Innen gibt es außerdem feines Wurzelholzimitat, das allerdings von forschen Fingernägeln ziemlich verknibbelt ist und eine helle Innenausstattung, die erstaunlich gut erhalten ist, aber warscheinlich genau so viele Keime enthält wie die Polster eines jener rot beleuchteten Wohnmobile, die man ab und zu auf Waldparkplätzen an Bundesstraßen sieht. Das Interieur ist mit dem langen geschwungenen Armaturenbrett sowieso überaus gefällig. Leider hat der Erstbesitzer sein Häkchen nicht bei den chicken Zusatzinstrumenten gesetzt, weswegen dort nur eine unergonomische Ablage klafft.
Auf der Probefahrt gibt es gleich noch ein paar Punkte für die To-Do-Liste: Das Auto geht immer exakt einmal aus, wenn es im kalten Zustand gestartet wurde (bei VAG-Modellen gerät hier gleich die Drosseklappe in den Fokus des Verdachts) und ein Spurstangenkopf ist zu erneuern, was wir an einer leicht schlabbrigen Lenkung und rubbelnden Bremsen feststellen. Ansonsten weint der Motor am oberen Kühlwasserflansch ein paar bittere Tränen und die Halter am Endtopf haben sich sprichwörtlich verkrümelt.

Da wir mit einem bunten Blumenstrauß an Mängeln und dem Druck des Verkäufers (Abflug in zwei Tagen) eine gute Verhandlungsposition haben, sinkt der Preis auf exakt 370,- Euro.
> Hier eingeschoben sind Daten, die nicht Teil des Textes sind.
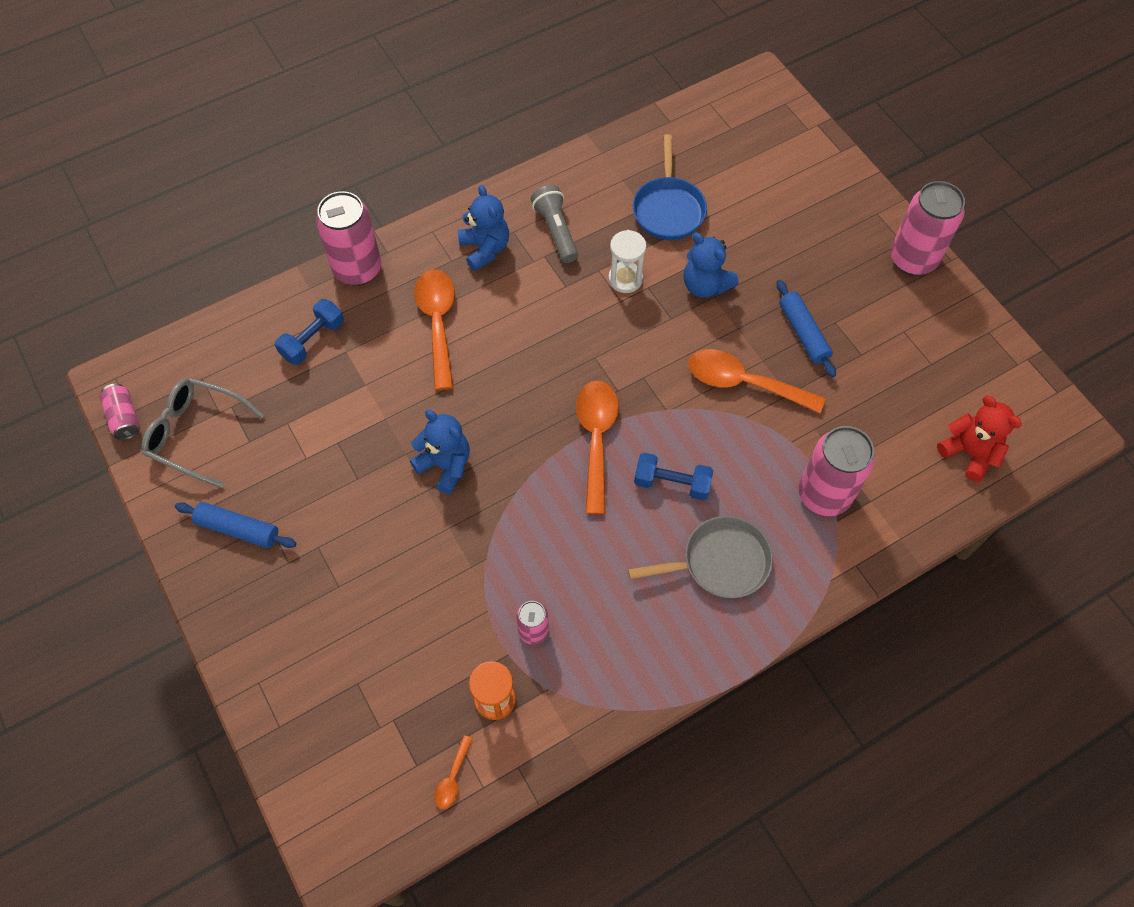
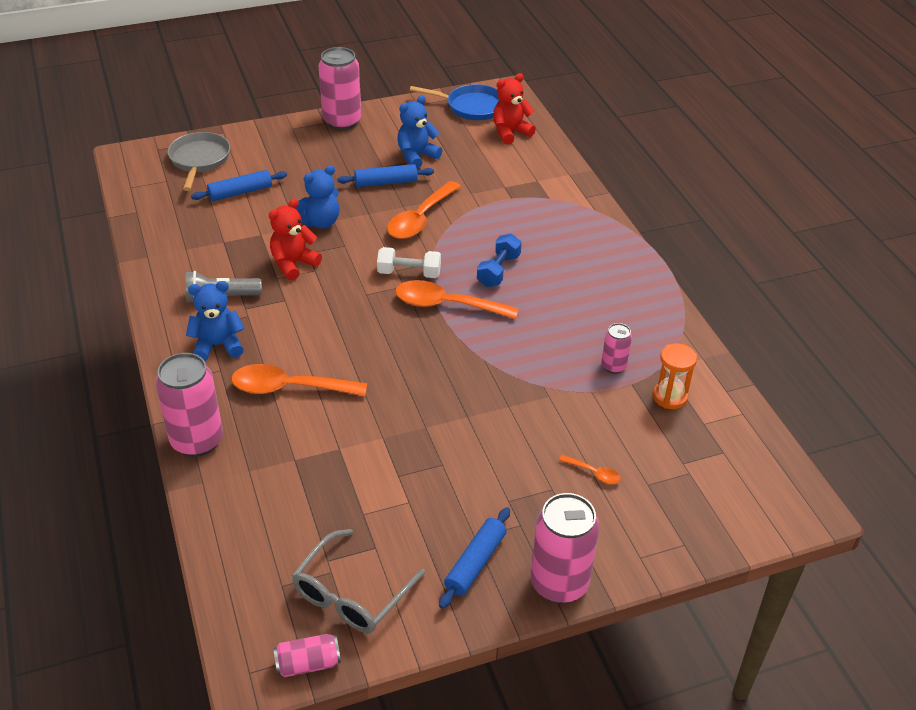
camera: 80 degrees left, 20 degrees down
(313, 340) = (270, 484): blue dumbbell -> none
(445, 465) = (445, 401): blue teddy bear -> blue teddy bear (416, 156)
(452, 778) = (735, 430): orange spoon -> orange spoon (594, 473)
(625, 279) = (293, 264): white hourglass -> red teddy bear
(641, 391) = (409, 273): none -> white dumbbell
(668, 209) = (232, 228): blue pan -> blue pan (471, 107)
(720, 562) = (571, 258): grey pan -> grey pan (199, 160)
(734, 198) = (240, 192): none -> blue rolling pin
(824, 494) = (527, 199): pink can -> pink can (559, 583)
Und so geht es direkt auf eigener Achse die ersten 30 Kilometer zur Klassikstadt, wobei sich gleich noch weiterer ungeahnter Luxus offenbahrt: Das Radio geht sogar und in der CD-Lade (ohne Antishock) befindet sich sogar noch ein Tonträger des frühen 00er-Jahre-Hip-Hopers Afrob. In der Ablage der Fahrertür gibt es zusätzlich ein relativ lange abgelaufenes Kondom. (Ist die unbenutzte Lümmeltüte vielleicht ein Hinweis darauf, dass der große Ingolstädter heute bei der Damenwelt nicht mehr so gefragt ist?)
In den nächsten Wochen bis zum Start der Rallye Mitte Juli werden wir den Audi noch entsprechend auf die Fahrt vorbereiten, warten und in unserem Rallye-Blog auf LexiCar davon berichten.